The episode was written by three regular writers—series creator Rob Thomas, Jed Seidel, and Diane Ruggiero. This is Thomas's fifth writing credit for the series, after "Pilot", "Credit Where Credit's Due", "Return of the Kane" (story), and "Drinking the Kool-Aid (story). In addition, the episode is Seidel's fourth writing credit, after "Meet John Smith", "The Girl Next Door", and "Silence of the Lamb" and Ruggiero's fourth writing credit, after "The Wrath of Con", "The Girl Next Door" (teleplay), and "An Echolls Family Christmas".

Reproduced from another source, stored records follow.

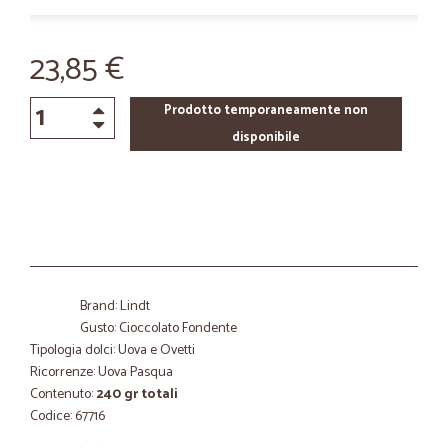
23,85 €
Prodotto temporaneamente non
disponibile
Brand: Lindt
Gusto: Cioccolato Fondente
Tipologia dolci: Uova e Ovetti
Ricorrenze: Uova Pasqua
Contenuto:
240 gr totali
Codice: 67716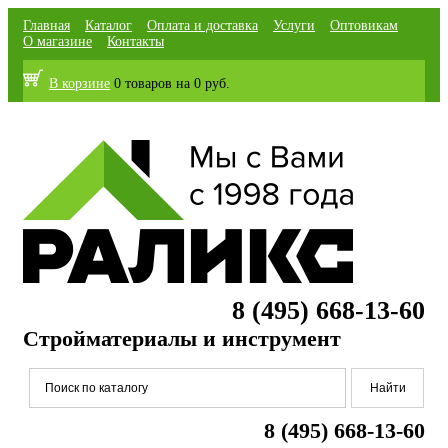
Главная
Каталог
Оплата и доставка
Услуги
Оптовикам
О магазине
Контакты
В корзине
0 товаров
на
0 руб.
8 (495) 668-13-60
Стройматериалы и инструмент
8 (495) 668-13-60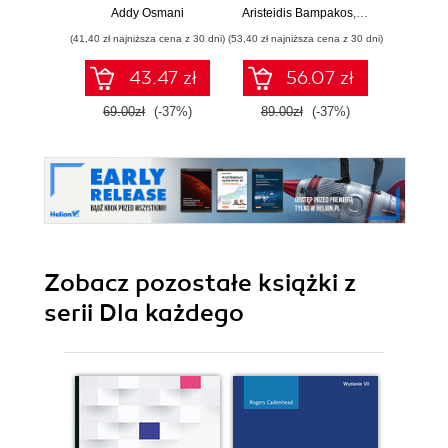
JavaScriptu i
webowych z
kwali
Addy Osmani
Aristeidis Bampakos
,
Pablo Deelema
Al
Reacta. Wydanie II
użyciem
pośw
(41,40 zł najniższa cena z 30 dni)
(53,40 zł najniższa cena z 30 dni)
(47,40 zł naj
frameworku
język
Angular 15.
Ja
43.47 zł
56.07 zł
Wydanie IV
69.00zł
(-37%)
89.00zł
(-37%)
79.0
Zobacz pozostałe książki z
serii Dla każdego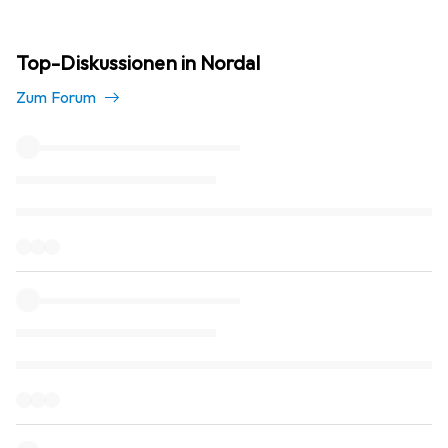
Top-Diskussionen in Nordal
Zum Forum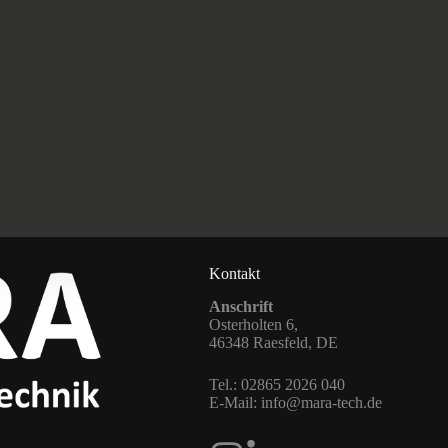
Kontakt
Anschrift
Osterholten 6,
46348 Raesfeld, DE
Tel.:
02865 2026 040
E-Mail:
info@mara-tech.de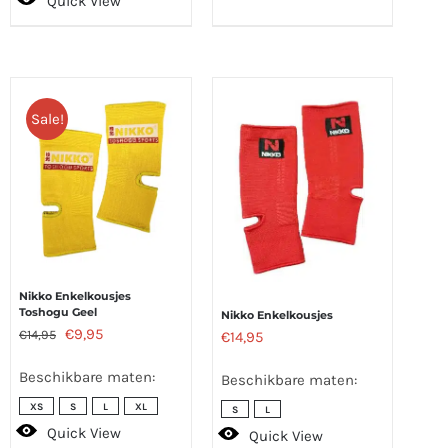
Quick View
Sale!
Nikko Enkelkousjes
Toshogu Geel
Nikko Enkelkousjes
Oorspronkelijke
Huidige
€
9,95
€
14,95
€
14,95
prijs
prijs
Beschikbare maten:
Beschikbare maten:
was:
is:
XS
S
L
XL
S
L
€14,95.
€9,95.
Quick View
Quick View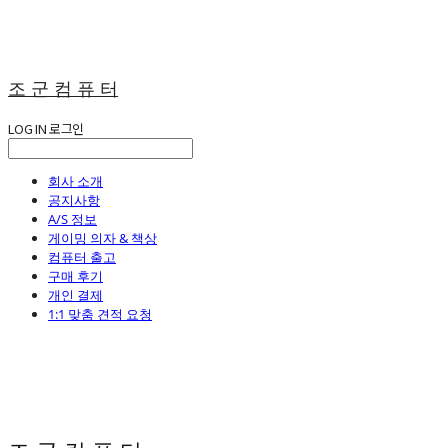
조 군 컴 퓨 터
LOG IN
로그인
회사 소개
공지사항
A/S 정보
게이밍 의자 & 책상
컴퓨터 출고
구매 후기
개인 결제
1:1 맞춤 견적 요청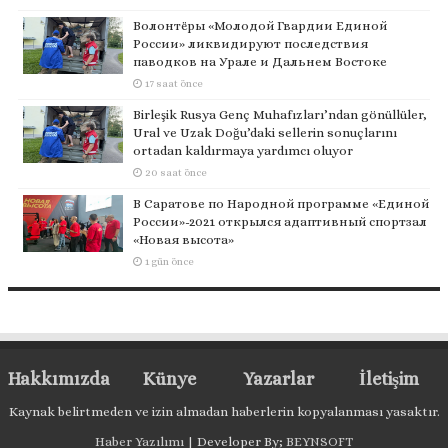
Волонтёры «Молодой Гвардии Единой
России» ликвидируют последствия
паводков на Урале и Дальнем Востоке
17 saat önce
Birleşik Rusya Genç Muhafızları’ndan gönüllüler,
Ural ve Uzak Doğu’daki sellerin sonuçlarını
ortadan kaldırmaya yardımcı oluyor
20 saat önce
В Саратове по Народной программе «Единой
России»-2021 открылся адаптивный спортзал
«Новая высота»
1 gün önce
Hakkımızda
Künye
Yazarlar
İletişim
Kaynak belirtmeden ve izin almadan haberlerin kopyalanması yasaktır.
Haber Yazılımı
| Developer By;
BEYNSOFT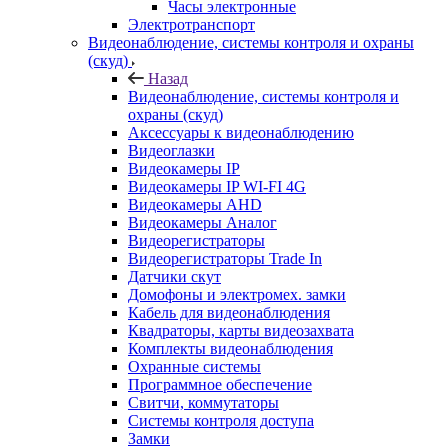
Часы электронные
Электротранспорт
Видеонаблюдение, системы контроля и охраны
(скуд)
Назад
Видеонаблюдение, системы контроля и
охраны (скуд)
Аксессуары к видеонаблюдению
Видеоглазки
Видеокамеры IP
Видеокамеры IP WI-FI 4G
Видеокамеры AHD
Видеокамеры Аналог
Видеорегистраторы
Видеорегистраторы Trade In
Датчики скут
Домофоны и электромех. замки
Кабель для видеонаблюдения
Квадраторы, карты видеозахвата
Комплекты видеонаблюдения
Охранные системы
Программное обеспечение
Свитчи, коммутаторы
Системы контроля доступа
Замки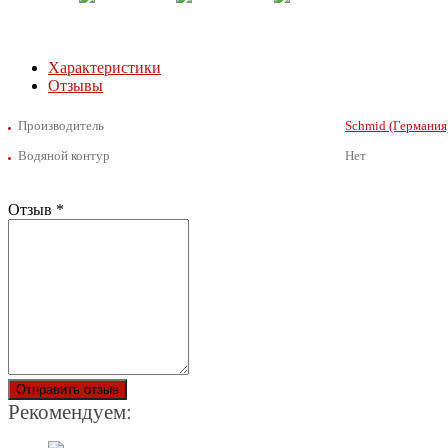
Характеристики
Отзывы
Производитель
Schmid (Германия
Водяной контур
Нет
Отзыв
*
Отправить отзыв
Рекомендуем: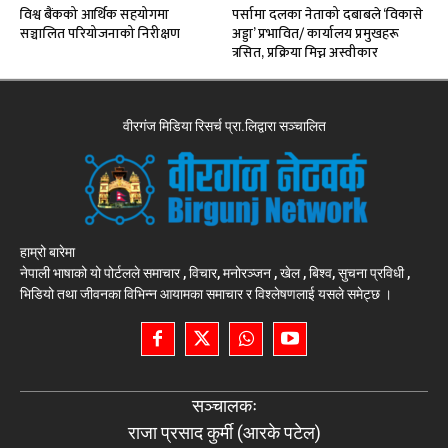
विश्व बैंकको आर्थिक सहयोगमा
पर्सामा दलका नेताको दबाबले ‘विकासे
सञ्चालित परियोजनाको निरीक्षण
अड्डा’ प्रभावित/ कार्यालय प्रमुखहरू
त्रसित, प्रक्रिया मिच्न अस्वीकार
वीरगंज मिडिया रिसर्च प्रा.लिद्वारा सञ्चालित
हाम्रो बारेमा
नेपाली भाषाको यो पोर्टलले समाचार , विचार, मनोरञ्जन , खेल , बिश्व, सुचना प्रविधी ,
भिडियो तथा जीवनका विभिन्न आयामका समाचार र विश्लेषणलाई यसले समेट्छ ।
सञ्चालकः
राजा प्रसाद कुर्मी (आरके पटेल)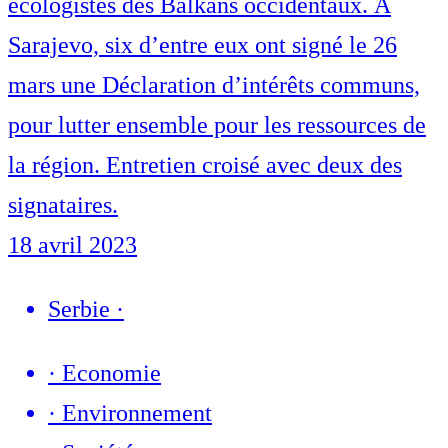
écologistes des Balkans occidentaux. À
Sarajevo, six d’entre eux ont signé le 26
mars une Déclaration d’intérêts communs,
pour lutter ensemble pour les ressources de
la région. Entretien croisé avec deux des
signataires.
18 avril 2023
Serbie
·
·
Economie
·
Environnement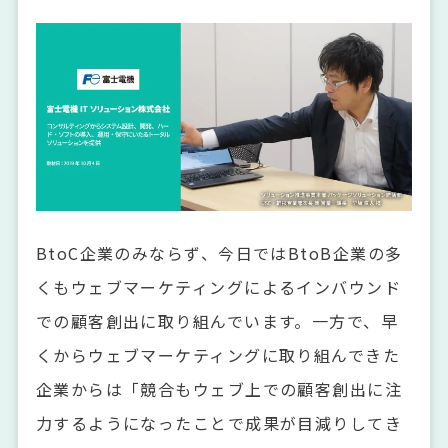
BtoC企業のみならず、今日ではBtoB企業の多
くもウェブマーケティングによるインバウンド
での顧客創出に取り組んでいます。一方で、早
くからウェブマーケティングに取り組んできた
企業からは「競合もウェブ上での顧客創出に注
力するようになったことで成果が目減りしてき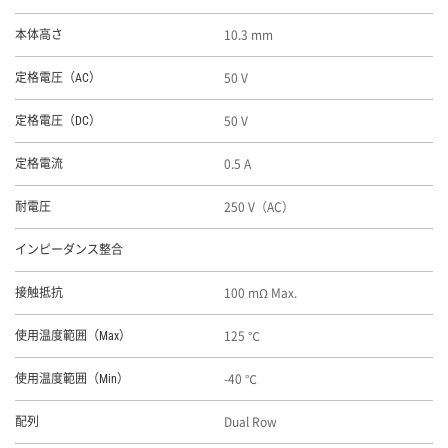
10.3 mm
本体高さ
50 V
定格電圧（AC）
50 V
定格電圧（DC）
0.5 A
定格電流
250 V（AC）
耐電圧
インピーダンス整合
100 mΩ Max.
接触抵抗
125 ℃
使用温度範囲（Max）
-40 ℃
使用温度範囲（Min）
Dual Row
配列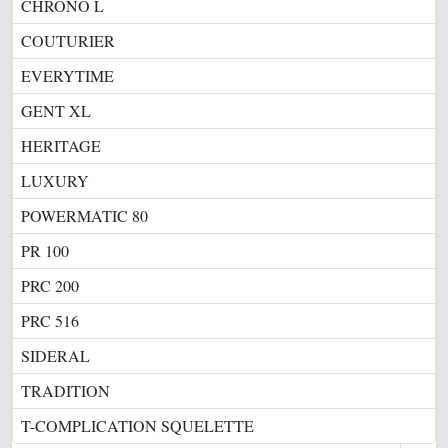
CHRONO L
COUTURIER
EVERYTIME
GENT XL
HERITAGE
LUXURY
POWERMATIC 80
PR 100
PRC 200
PRC 516
SIDERAL
TRADITION
T-COMPLICATION SQUELETTE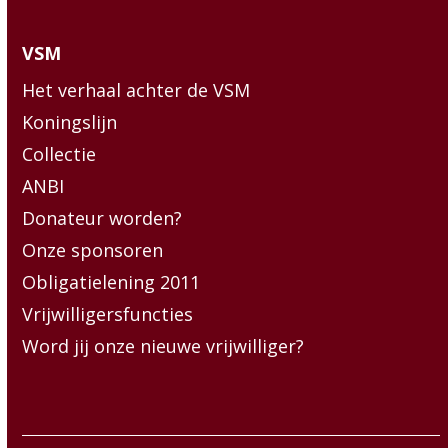
VSM
Het verhaal achter de VSM
Koningslijn
Collectie
ANBI
Donateur worden?
Onze sponsoren
Obligatielening 2011
Vrijwilligersfuncties
Word jij onze nieuwe vrijwilliger?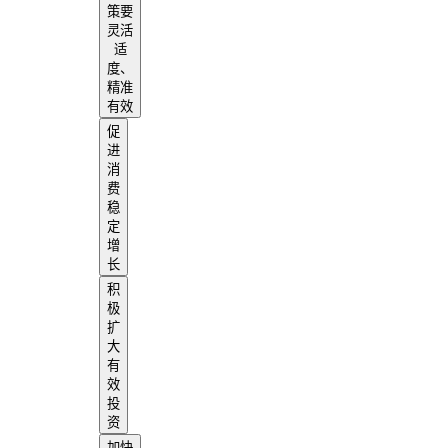
策要
灵活
适
度、
精准
有效
促
进
消
费
稳
定
增
长
积
极
扩
大
有
效
投
资
加快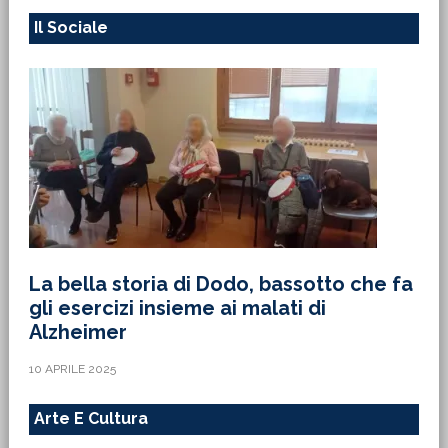
Il Sociale
La bella storia di Dodo, bassotto che fa
gli esercizi insieme ai malati di
Alzheimer
10 APRILE 2025
Arte E Cultura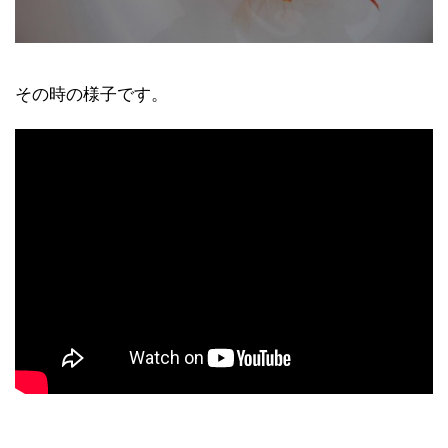
その時の様子です。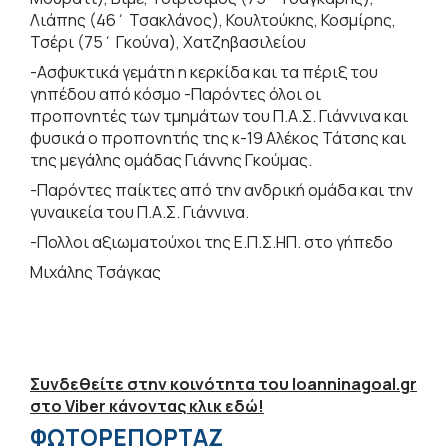
Λιάπης (46΄ Τσακλάνος), Κουλτούκης, Κοσμίρης,
Τσέρι (75΄ Γκούνα), Χατζηβασιλείου
-Ασφυκτικά γεμάτη η κερκίδα και τα πέριξ του
γηπέδου από κόσμο -Παρόντες όλοι οι
προπονητές των τμημάτων του Π.Α.Σ. Γιάννινα και
φυσικά ο προπονητής της κ-19 Αλέκος Τάτσης και
της μεγάλης ομάδας Γιάννης Γκούμας.
-Παρόντες παίκτες από την ανδρική ομάδα και την
γυναικεία του Π.Α.Σ. Γιάννινα.
-Πολλοι αξιωματούχοι της Ε.Π.Σ.ΗΠ. στο γήπεδο
Μιχάλης Τσάγκας
Συνδεθείτε στην κοινότητα του Ioanninagoal.gr
στο Viber κάνοντας κλικ εδώ!
ΦΩΤΟΡΕΠΟΡΤΑΖ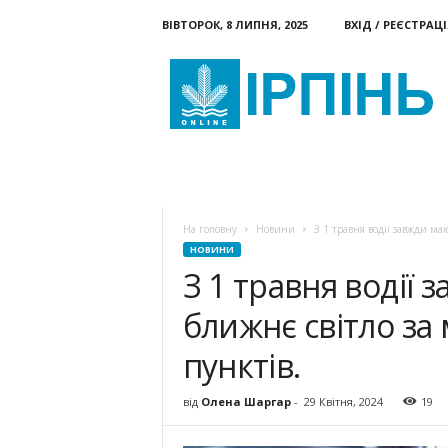
ВІВТОРОК, 8 ЛИПНЯ, 2025
ВХІД / РЕЄСТРАЦІ
Ірпінь
онлайн
НОВИНИ
КАТЕГОРІЇ
ДО
На головну
Новини
З 1 травня водії завжди ма
НОВИНИ
З 1 травня водії
ближнє світло за
пунктів.
від
Олена Шаргар
-
29 Квітня, 2024
19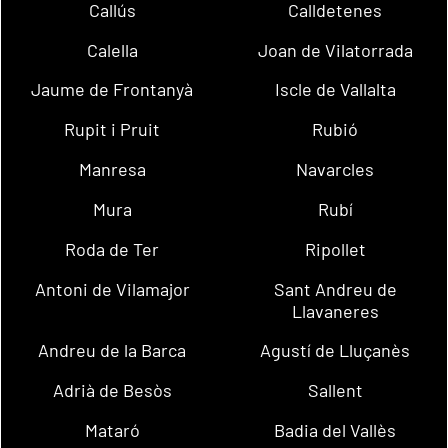
Callús
Calldetenes
Calella
Joan de Vilatorrada
Jaume de Frontanyà
Iscle de Vallalta
Rupit i Pruit
Rubió
Manresa
Navarcles
Mura
Rubí
Roda de Ter
Ripollet
Antoni de Vilamajor
Sant Andreu de
Llavaneres
Andreu de la Barca
Agustí de Lluçanès
Adrià de Besòs
Sallent
Mataró
Badia del Vallès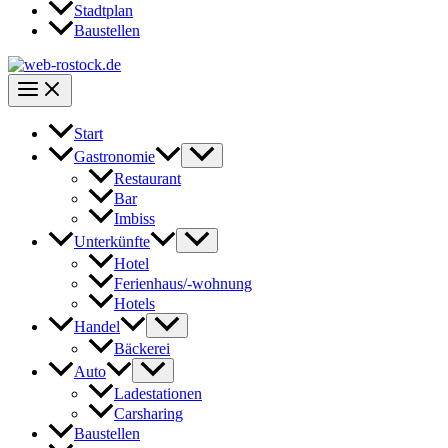
Stadtplan
Baustellen
Start
Gastronomie
Restaurant
Bar
Imbiss
Unterkünfte
Hotel
Ferienhaus/-wohnung
Hotels
Handel
Bäckerei
Auto
Ladestationen
Carsharing
Baustellen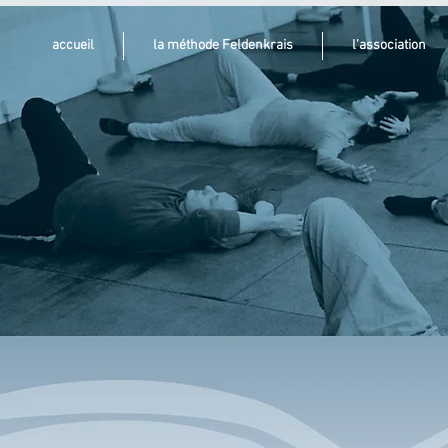
accueil
la méthode Feldenkrais
l'association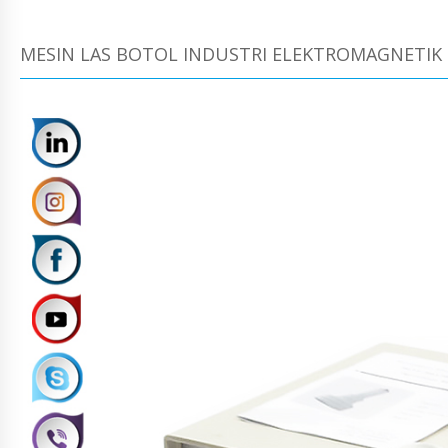
MESIN LAS BOTOL INDUSTRI ELEKTROMAGNETIK F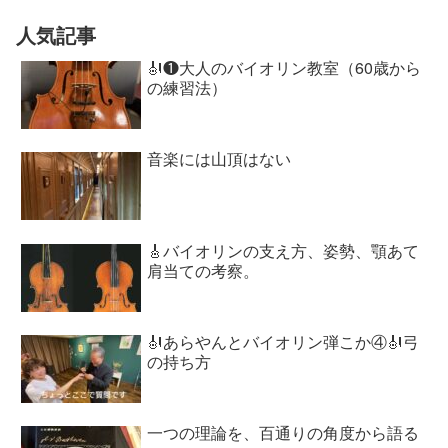
人気記事
🎻❶大人のバイオリン教室（60歳から
の練習法）
音楽には山頂はない
🎸バイオリンの支え方、姿勢、顎あて
肩当ての考察。
🎻あらやんとバイオリン弾こか④🎻弓
の持ち方
一つの理論を、百通りの角度から語る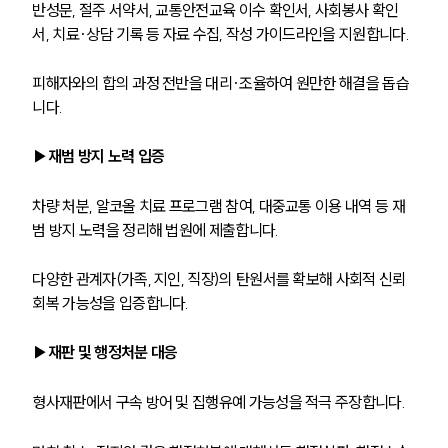
반성문, 절주 서약서, 교통안전교육 이수 확인서, 사회봉사 확인
서, 치료·상담 기록 등 자료 수집, 작성 가이드라인을 지원합니다.
피해자와의 합의 과정 전반을 대리·조율하여 원만한 해결을 돕습
니다.
▶재범 방지 노력 입증
차량 처분, 알코올 치료 프로그램 참여, 대중교통 이용 내역 등 재
범 방지 노력을 정리해 법원에 제출합니다.
다양한 관계자(가족, 지인, 직장)의 탄원서를 확보해 사회적 신뢰 
회복 가능성을 입증합니다.
▶재판 및 행정처분 대응
형사재판에서 구속 방어 및 집행유예 가능성을 적극 주장합니다.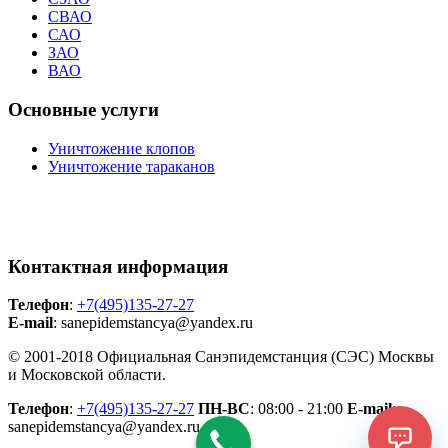
СВАО
САО
ЗАО
ВАО
Основные услуги
Уничтожение клопов
Уничтожение тараканов
Контактная информация
Телефон
:
+7(495)135-27-27
E-mail
: sanepidemstancya
@yandex.ru
© 2001-2018 Официальная Санэпидемстанция (СЭС) Москвы
и Московской области.
Телефон
:
+7(495)135-27-27
ПН-ВС
: 08:00 - 21:00
E-mail
:
sanepidemstancya@yandex.ru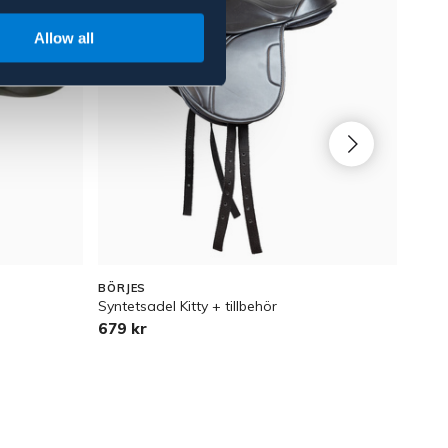
Allow all
BÖRJES
BÖRJ
Syntetsadel Kitty + tillbehör
Pinto
679 kr
1 87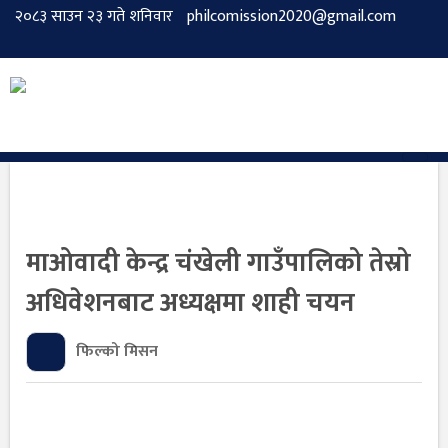
२०८३ साउन २३ गते शनिवार
philcomission2020@gmail.com
माओवादी केन्द्र चंखेली गाउँपालिको तेस्रो
अधिवेशनबाट अध्यक्षमा शाही चयन
फिल्को मिसन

As a joke, three of the episode's guest stars' last names are also names of chess pieces—Carrie Bishop, Susan Knight, and Chuck Rooks. Among the episode's guest stars are Adam Scott, who would later become known for his role on Party Down (which was co-created by Veronica Mars writers and producers Rob Thomas, John Enbom and Dan Etheridge), and Leighton Meester, who would later become famous for her role on Gossip Girl as Blair Waldorf. Lead actress Kristen Bell provided the anonymous voiceover for Gossip Girl. 11 years after this episode aired, Bell and Scott would later appear together on the comedy series The Good Place.

== Reception ==
=== Ratings ===
In its original airing, the episode received 2.70 million viewers, ranking 107th of 115 in the weekly rankings.

=== Reviews ===
Television Without Pity gave the episode an "A". Rowan Kaiser, writing for The A.V. Club, gave a positive review. She noted Veronica's increased presence in the episode. "Veronica's a busy bee in this episode, making time to dominate the A, B, and C-plots." Also, the reviewer praised the character development in the episode, stating that "[b]ut again, it's the character work that makes this episode stand out. Thanks to having three different plots, all using Veronica, it has a constant narrative drive."

Price Peterson of TV.com wrote positively of the episode as well. In the reviewer's verdict, he wrote, "This was just a good episode of Veronica Mars. Lots of different conflicts, reversals, and reveals."